Posted: September 16, 2013 2:00 a.m.
Updated: September 16, 2013 2:00 a.m.
 

My family spent many years in the Middle East because of my Dad’s occupation. He was a hydro-geologist, which means he’s a guy who found water. Think divining stick with a little bit of science.

He worked for several companies as well as the United Nations. His job assignments took him through Tunisia, Libya, Kuwait, Baghdad, Beirut, and numerous smaller places that I cannot even remember.

I grew up on stories of the Middle East, how Americans are viewed there, and what the people are like. And, unfortunately, it ain’t pretty.

My parents always made one thing clear: We were respected but not loved. And the respect only lasted as long as benefit was being given. After that, we were infidels.

Americans have difficulty relating to the Middle East. We tend to think of things short-term, and we think we can change who and what we are.

If our parents were rotten, poor, aristocratic, or whatever, that is not how it has to be for us. Yesterday is yesterday and quickly forgotten.

Middle Eastern folks tend not to think that way. They think long-term, and history meansa great deal. Who you are is formed by who your parents were, grandparents, great-grandparents, and so on.

To many in the Middle East, the Crusades happened yesterday (for the record, the Crusades happened in the 1100-to-1300 time range). The hate, fear, and loathing of the West remains as a backdrop and undercurrent in much of the politics and thought in the region.

So what does that have to do with us today? Frankly, everything.

An American “adventure” in Syria seems ill-advised at best and downright foolish at worst. No one is our friend in Syria.

Check that. We have friends as long as we provide benefit. The instant that stops, we are surrounded by enemies once again.

One can go back in the annals of history and find similar scenarios and conquerors: Hittities, Babylonians, Persians, Greeks, Romans, Ottomans, Crusaders, British, French and more. Not that not one of them is in control now.

And we Americans are not in control, either. President Assad of Syria is fighting a war of survival and will do whatever it takes to remain in power.

And that includes the use of “off-limit” or “over the red line” weapons like war chemicals and agents.

It has been reported that Assad used sarin gas against his own people, killing about 1700. Many of the dead were children.

Secretary of State John Kerry recently said that hair and blood samples sent to Washington were analyzed and found evidence of a sarin gas attack in Syria.

Sarin is an organophosphorus compound that has been weaponized as a nerve agent. It was classified as a weapon of mass destruction by the United Nations in 1967. That means it’s really nasty stuff.

Where did the Syrian sarin gas come from? News reports have the United Kingdom selling the base chemicals to organizations in Syria, so it is conceivable that the Assad regime made the materials on their own.

A recent column in The Signal opinion page suggested the sarin weapons came from Iraq and the Hussein regime, possibly explaining why WMDs were not found there after Desert Storm.

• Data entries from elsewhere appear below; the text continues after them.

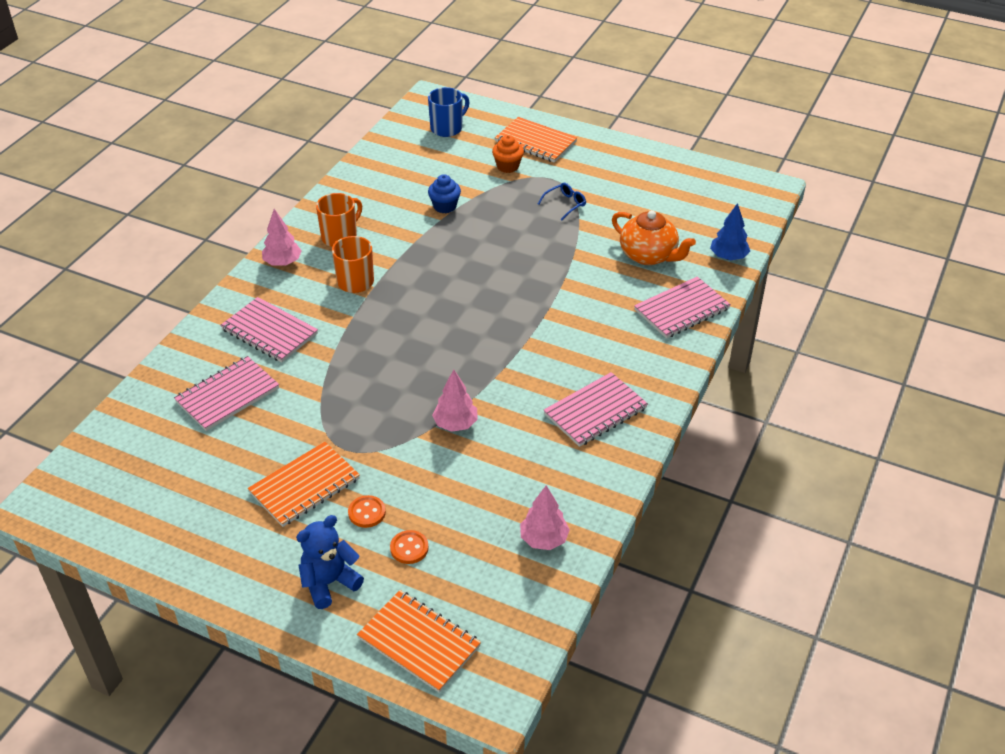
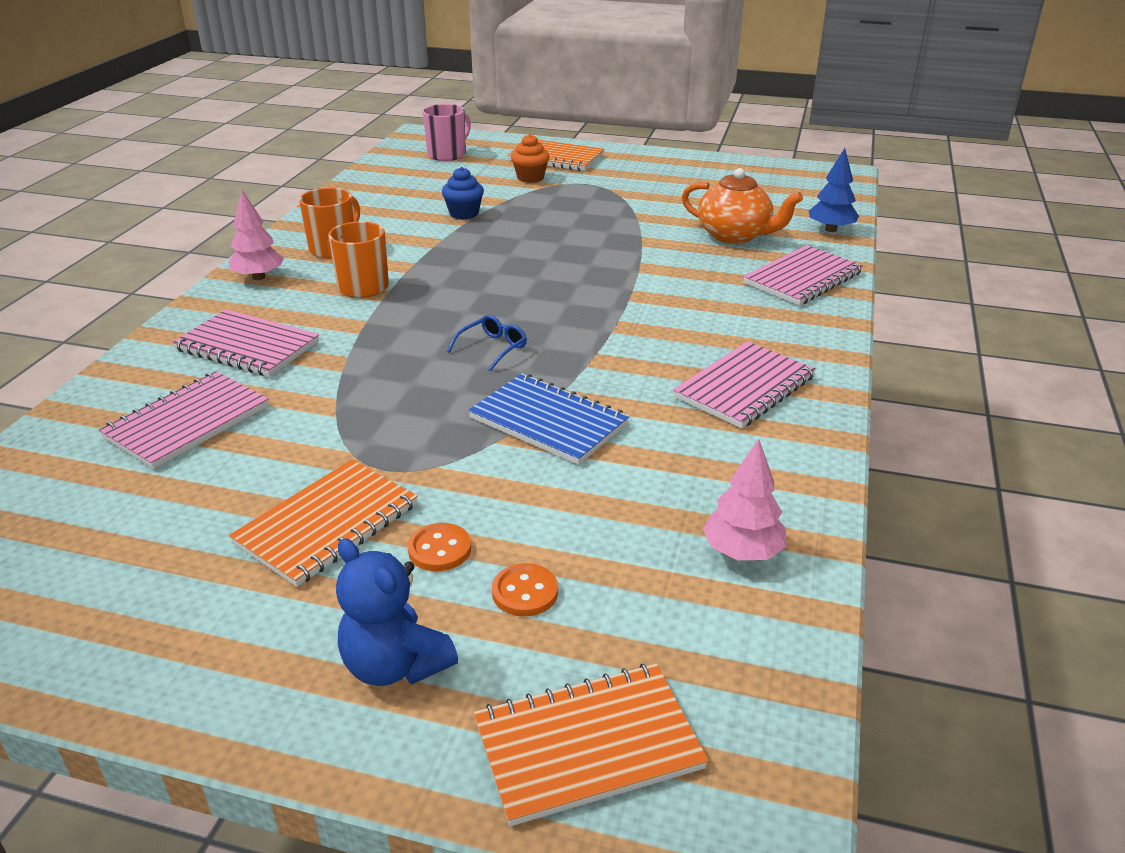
camera: 10 degrees left, 10 degrees down
blue teddy bear [296,515,364,609] -> blue teddy bear turned 90 degrees counterclockwise [336,538,458,686]
orange notebook [357,590,481,693] -> orange notebook turned 45 degrees counterclockwise [474,664,709,826]
blue mug [428,87,469,137] -> pink mug [423,104,471,161]
pink tree [432,369,478,432] -> blue notebook [468,373,630,465]
blue glasses [538,183,586,221] -> blue glasses moved to [447,315,527,371]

This was widely shouted down by the local leftist community who wants nothing more than to discredit a former president while ignoring facts.

Saddam Hussein used chemical weapons to slaughter large numbers of ethnic Kurds. He had the technology and freely used it.

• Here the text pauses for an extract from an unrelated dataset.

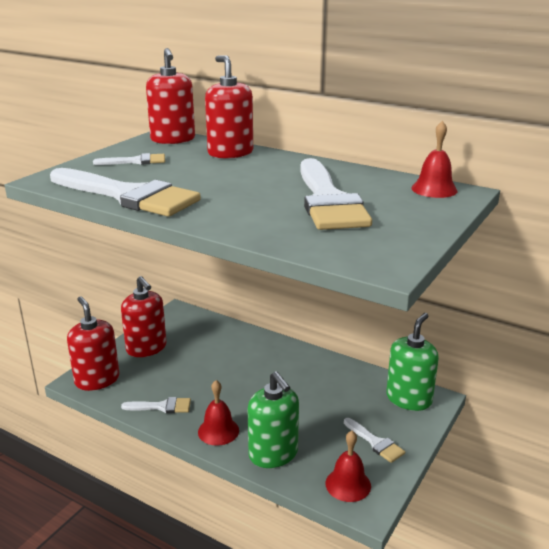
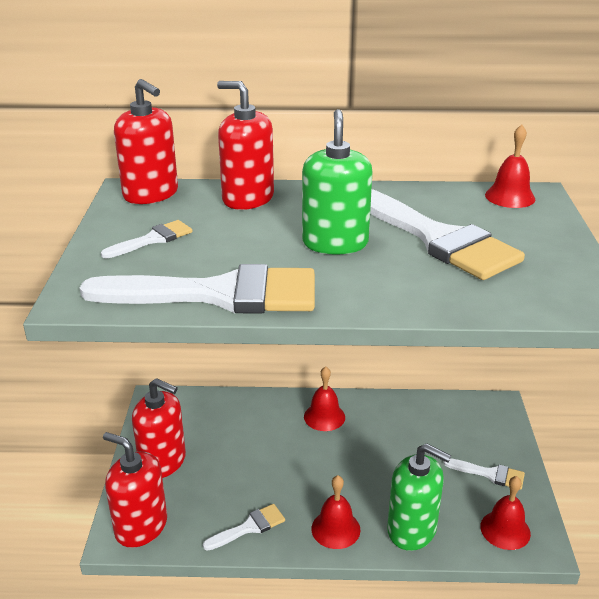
camera: 30 degrees left, 5 degrees up
green soap dispenser [386,313,439,411] -> green soap dispenser moved to [302,109,373,255]
none -> red bell [304,366,345,431]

The theory that the missing Iraqi WMDs wound up in Syria is an interesting thought but difficult to prove. And what does it matter as it relates to Syria? 

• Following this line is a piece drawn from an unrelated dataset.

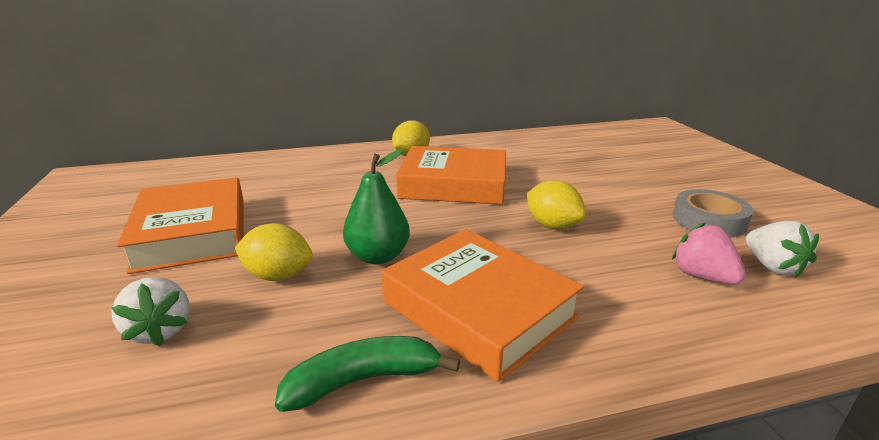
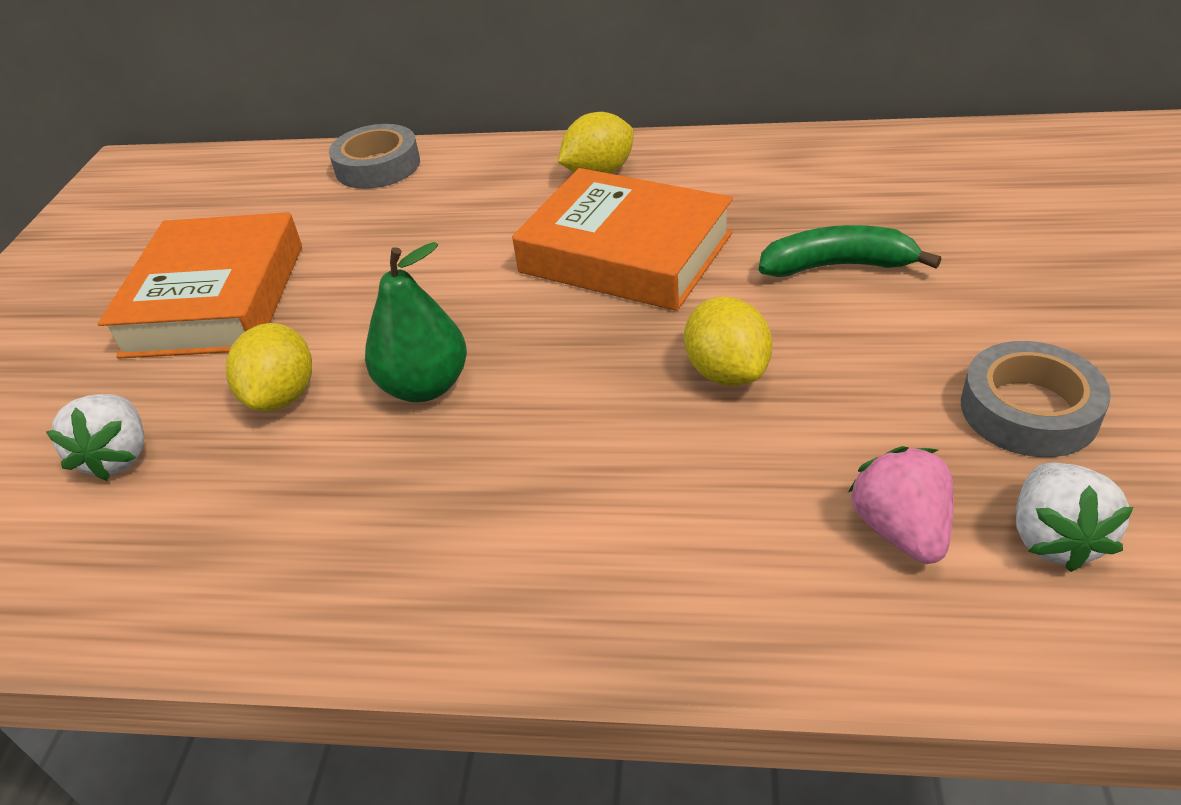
camera: 25 degrees right, 15 degrees up
yellow lemon [235,223,313,281] -> yellow lemon turned 60 degrees clockwise [226,323,312,411]
green banana [275,336,460,412] -> green banana moved to [759,225,942,277]
orange book [381,229,584,382] -> none
none -> grey tape [329,124,420,189]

Assad used outlawed and horrific weapons on his own people. That is the critical issue.

If we decide to punish Assad by bombing selected targets in Syria or, worse, place American military assets on the ground, what benefit do we receive?

Will we be making friends? Will the people rise up and claim their undying love for the USA?

Nope. Won’t happen. We may get some scattered applause from those who gain a temporary, short-term benefit — but it will end rapidly.

Then things will turn back to the hate and enmity that the region has felt for the West since knights in white with red crosses on their chests rode into town.

Let’s stay out of Syria and let the Syrians sort out their own issues.